Security Patch Released In Core Of Apache Struts
Users of the open-source Apache Struts 2 web app development framework have been urged to update their software following today’s disclosure of a critical remote code execution vulnerability that leaves commonly used endpoints prone to exploitation.
Discovered last April 10 by Man Yue Mo, security researcher at software analytics firm Semmle, the flaw is the result of improper validation of trusted user data in the very core of Struts versions 2.3 through 2.3.34 and 2.5 through 2.5.16. On June 25, the Apache Software Foundation published the code change that patches the problem, and followed that action up today with the release of fixed versions 2.3.35 and 2.5.17.
Applications that are vulnerable to the bug, designated CVE-2018-11776, can be exploited via at least two attack vectors. As the Apache Struts developers explain in their security bulletin: “It is possible to perform a RCE attack when namespace value isn’t set for a result defined in underlying configurations and in same time, its upper action(s) configurations have no or wildcard namespace. Same possibility when using url tag which doesn’t have value and action set and in same time, its upper action(s) configurations have no or wildcard namespace.”
Attackers can exploit this situation “by injecting their own namespace as a parameter in an HTTP request. The value of that parameter is insufficiently validated by the Struts framework, and can be any OGNL string,” explains Semmle in its own blog post, referring to Object-Graph Navigation Language, which is used to customize Apache Struts’ behavior. However, Semmle notes, applications are only vulnerable to such attacks under two conditions:
1. The always Select Full Namespace flag is set to true in the Struts configuration.
2. The Struts config file contains contains an <action …> tag that does not specify the optional namespace attribute, or specifies a wildcard namespace.
Semmle further reports that CVE-2018-11776 is similar to CVE-2017-5638, a vulnerability that was exploited in the infamous Equifax data breach.

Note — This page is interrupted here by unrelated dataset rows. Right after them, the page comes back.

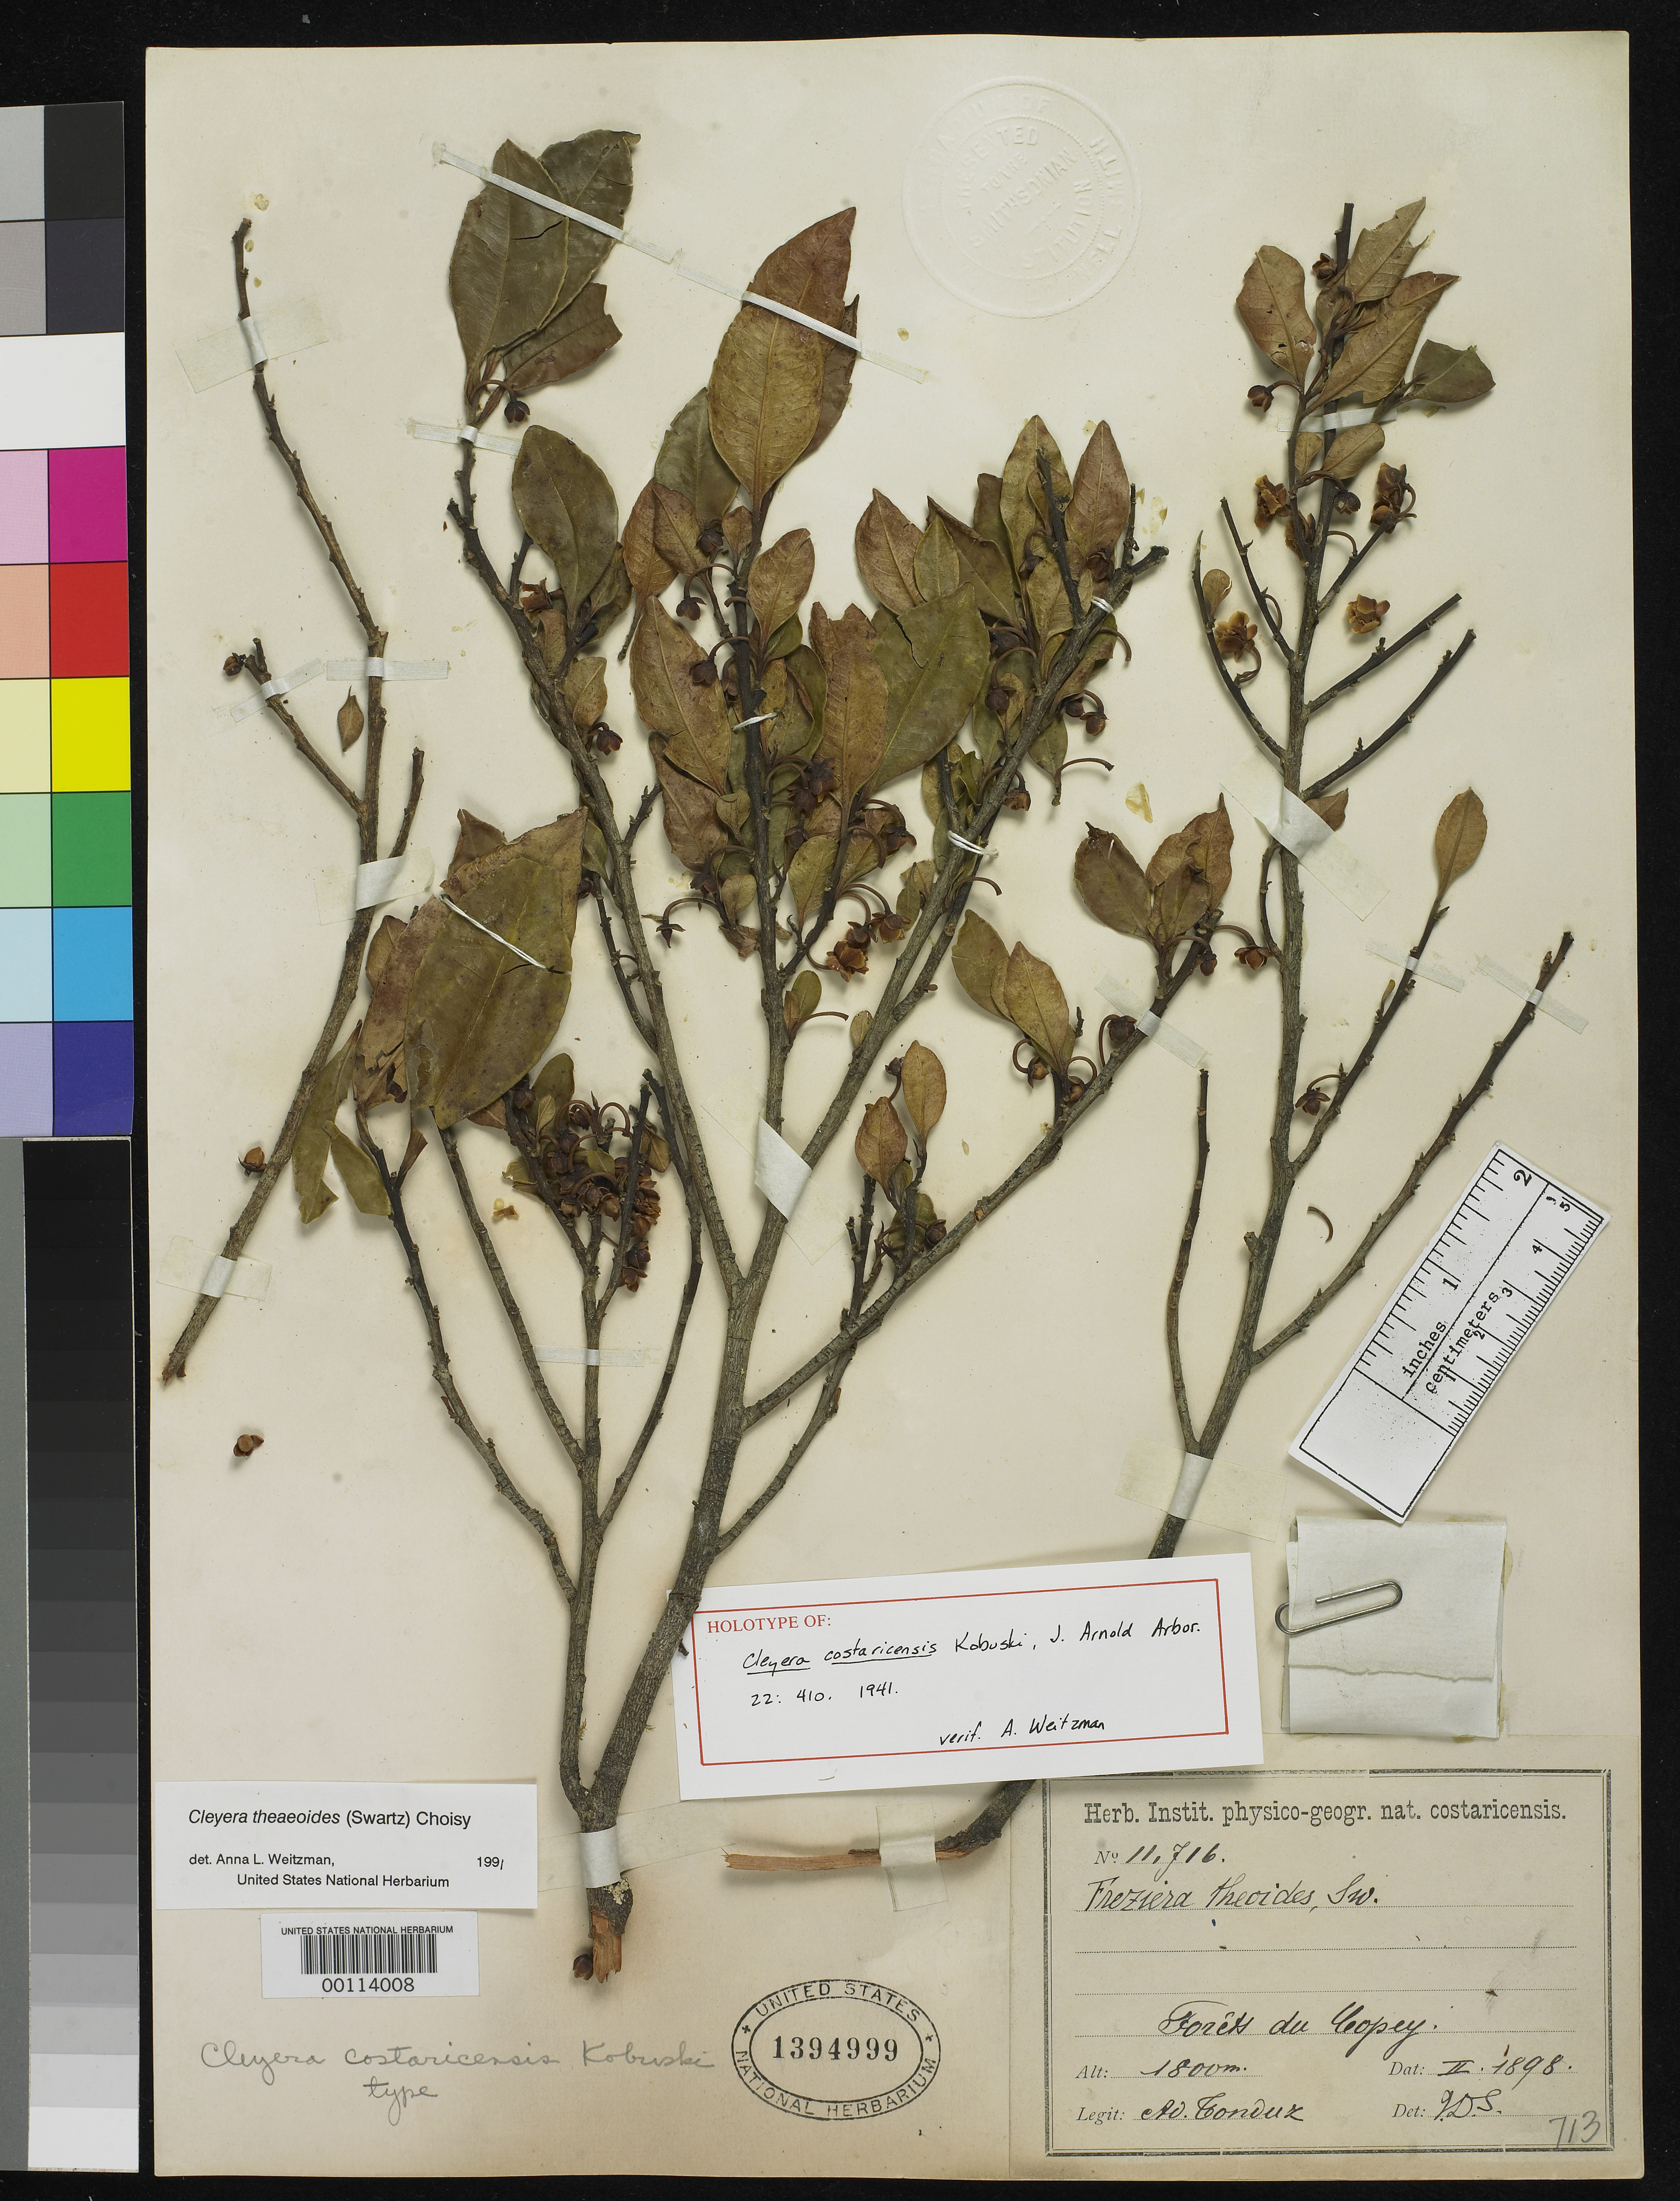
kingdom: Plantae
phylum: Tracheophyta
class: Magnoliopsida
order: Ericales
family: Pentaphylacaceae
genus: Cleyera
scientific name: Cleyera costaricensis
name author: Kobuski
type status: Type Collection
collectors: A. Tonduz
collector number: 11716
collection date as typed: Feb 1898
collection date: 1898-02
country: Costa Rica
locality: Forets du Copey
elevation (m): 1800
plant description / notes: Protologue cites "TYPE" at US but we have 2 sheets, both annotated "type" (by Kobuski?). USNH 1394999 annotated as "holotype" and USNH 472127 as "isotype" by A.L. Weitzman (1991). [But note that only USNH 472127 bears the annotation "Fl. blanc-verdatre", cited in protologue as "flowers green-white".]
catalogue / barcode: US 1394999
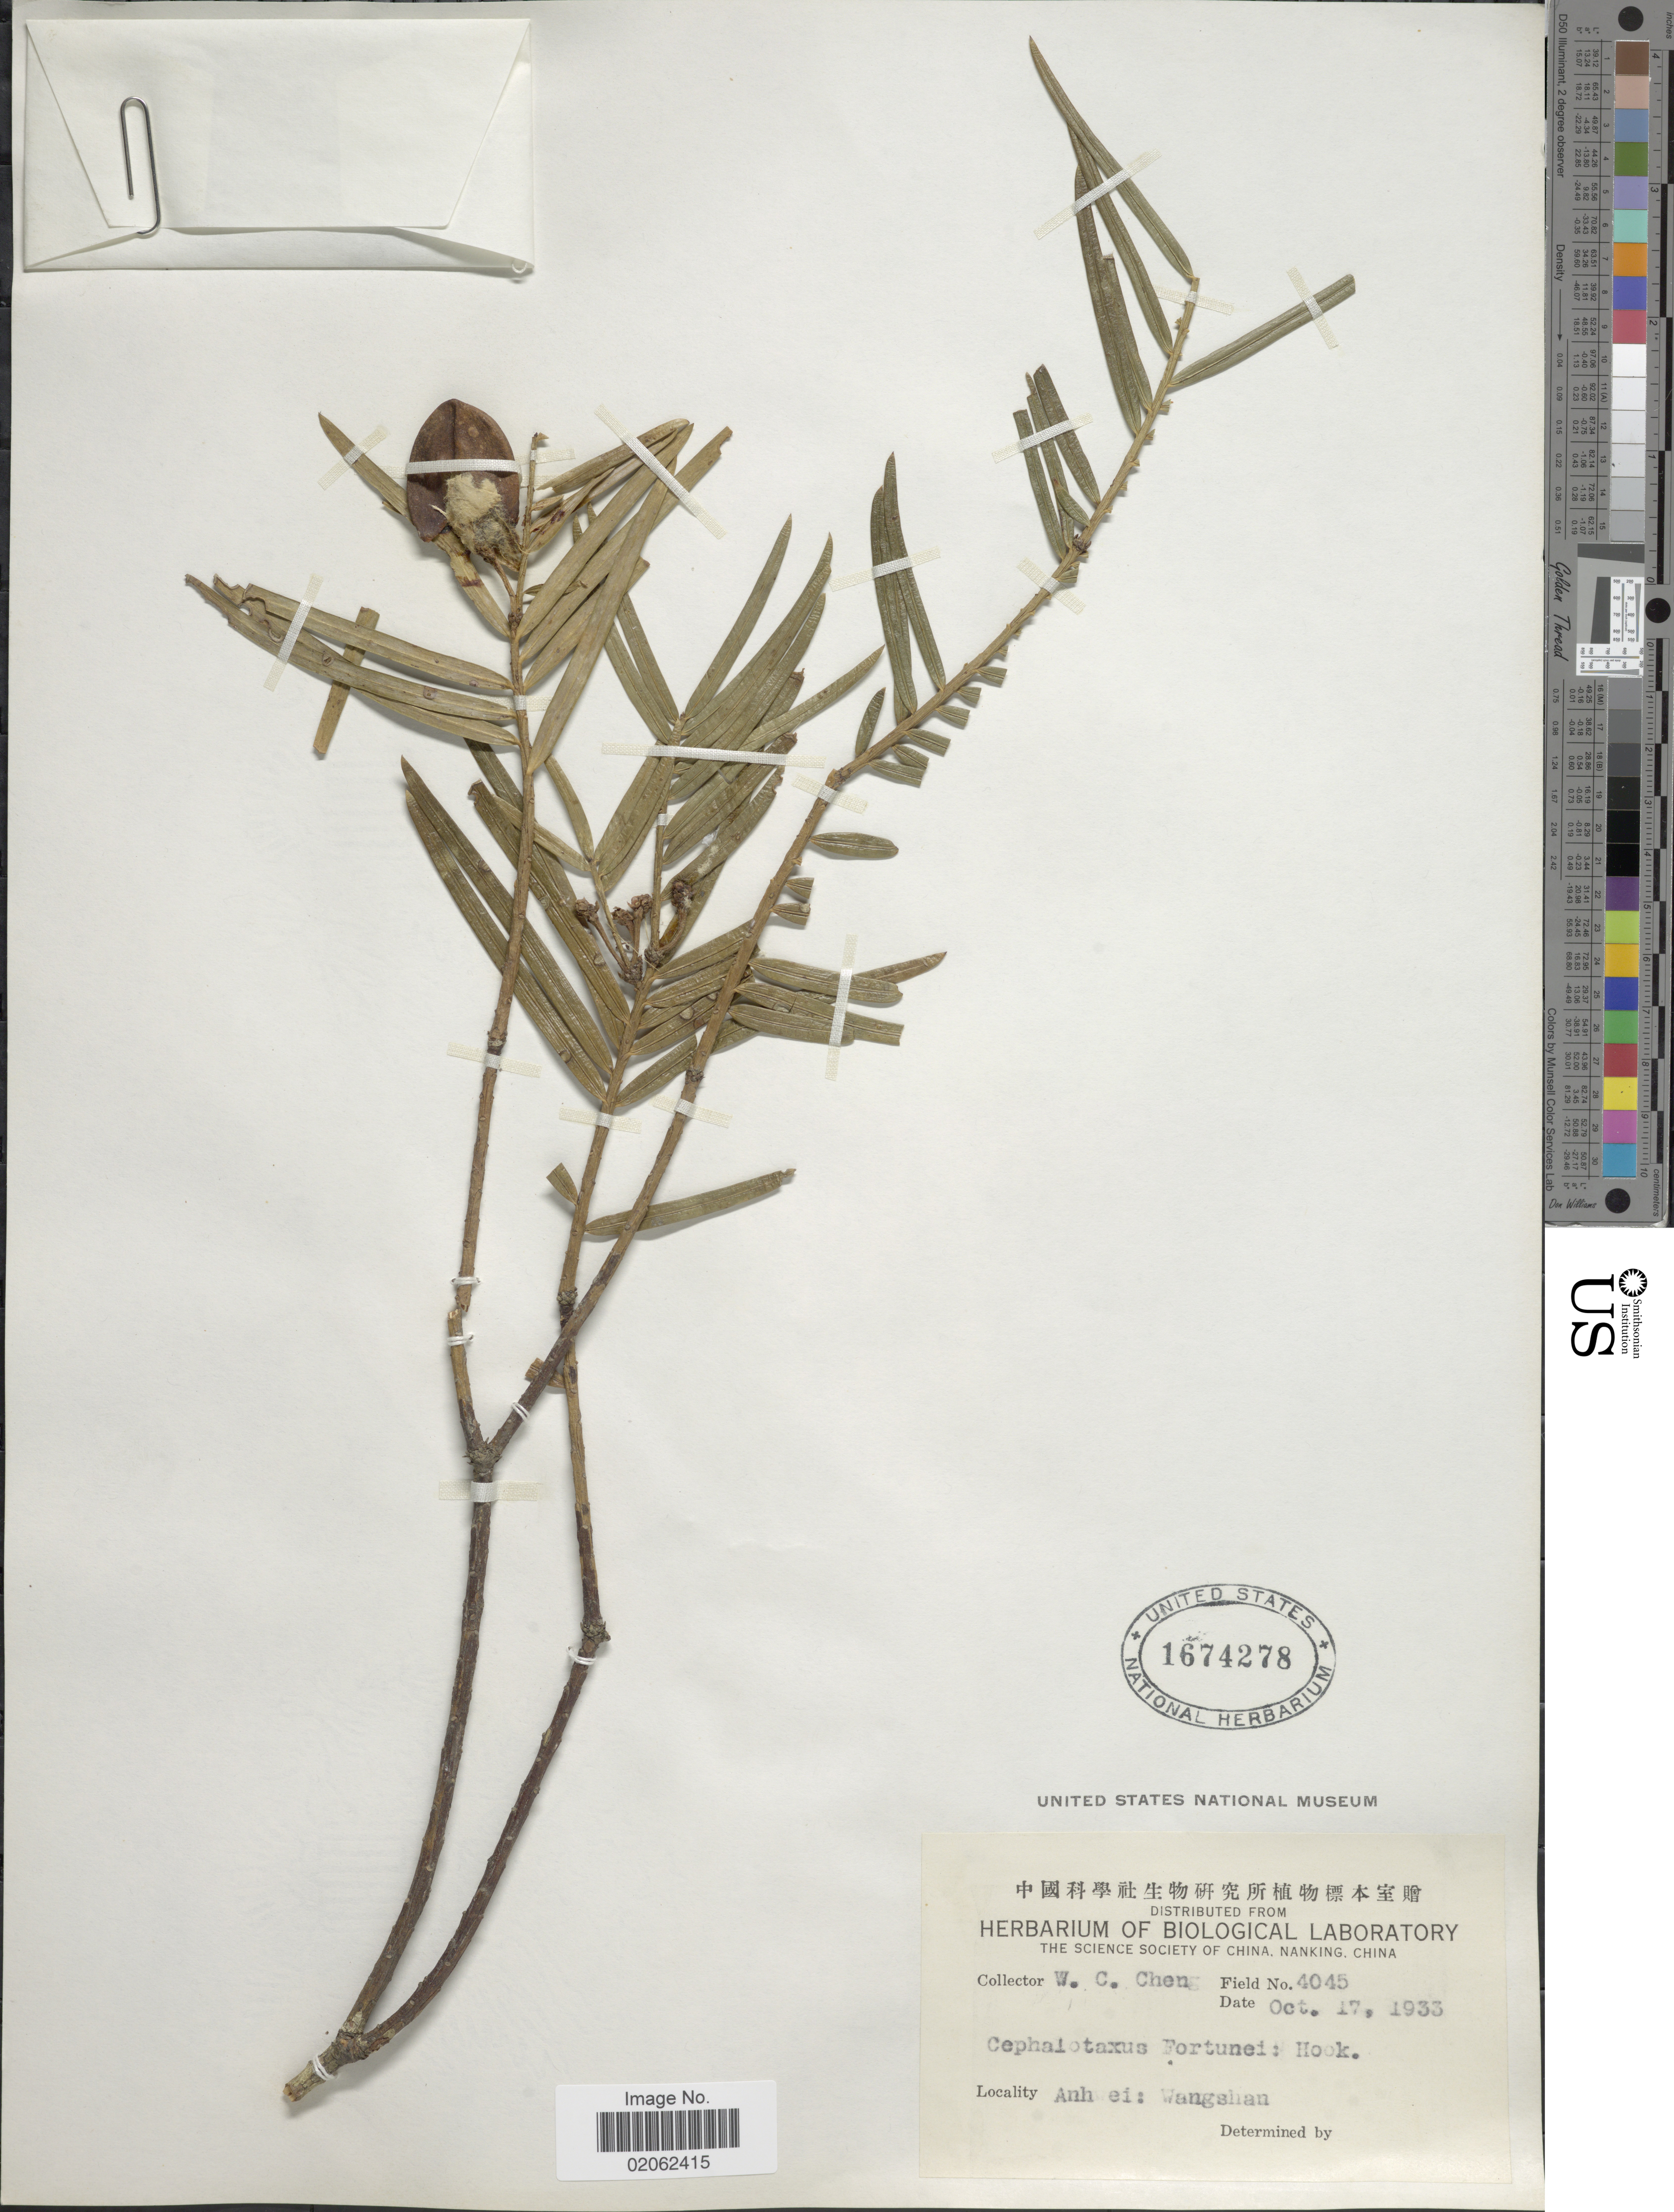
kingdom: Plantae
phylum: Tracheophyta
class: Pinopsida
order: Pinales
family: Cephalotaxaceae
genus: Cephalotaxus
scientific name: Cephalotaxus fortunei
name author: Hook.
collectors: W. C. Chen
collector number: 4045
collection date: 1933-10-17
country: China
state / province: Anhui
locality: Anwhei: Wangshan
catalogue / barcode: US 1674278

“Critical remote code execution vulnerabilities like the one that affected Equifax and the one we announced today are incredibly dangerous for several reasons: Struts is used for publicly-accessible customer-facing websites, vulnerable systems are easily identified, and the flaw is easy to exploit,” said Pavel Avgustinov, Semmle co-founder and VP of QL engineering, in the company blog post. “A hacker can find their way in within minutes, and exfiltrate data or stage further attacks from the compromised system. It’s crucially important to update affected systems immediately; to wait is to take an irresponsible risk.”